An Artificial Garbage Collection Benchmark

The directory gc_bench contains an artificial garbage collector benchmark. The original benchmark was written by John Ellis and Pete Kovac of Post Communications. It was then heavily modified by Hans Boehm, then at SGI. It was translated by William Clinger of Northeastern University to Scheme and C++. Hans Boehm, now at HP, produced the C translation, and added the -DGC option to the C and C++ versions to allow use with the Boehm/Demers/Weiser conservative GC.

The benchmark should run in roughly 32MB or less on most systems, and some systems run it in about half that. A Pentium III/500 runs the garbage collected C version in under 8 seconds. Some Java implementations have similar or better performance. Some are an order of magnitude slower.

In addition to an overall execution time, the benchmark reports times required to allocate and drop complete binary trees of various sizes. All reported times are for similar amounts of allocation, and maintain some more permanent live data structures. Generational collectors generally exhibit much better performance for the smaller tree sizes, where nongenerational collectors tend to have a flatter performance profile.

This benchmark appears to have been used by a number of vendors to aid in Java VM development.
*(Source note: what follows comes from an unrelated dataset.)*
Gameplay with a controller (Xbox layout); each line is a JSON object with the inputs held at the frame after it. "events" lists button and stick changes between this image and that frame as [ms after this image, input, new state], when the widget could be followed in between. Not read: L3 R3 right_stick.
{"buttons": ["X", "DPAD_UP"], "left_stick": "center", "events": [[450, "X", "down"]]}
That probably makes it less desirable as a means to compare VMs. (It also has some know deficiencies, e.g. the allocation pattern is too regular, and it leaves too few "holes" between live objects.) It now appears to be most useful as a sanity test for garbage collector developers.

Profiling

The directory also contains a small utility that can be used to get instruction-level profiles on some Unix-like systems. We have found this useful to get a handle on cache issues on systems which do not provide more elaborate support for such profiling. The C version of the benchmark has an option to generate such profiles.

(The code has been used on X86 and IA64 Linux systems. It requires minimal porting for other systems.)

Code to be profiled should call init_profiling() at startup and dump_profile() before termination. This generates a list of addresses and counts on stderr if this redirected into prof.out, something like the following will generate a readable version of the profile:

nm {option for BSD-style output} {executable} > nm.out
cat nm.out prof.out | sort > profile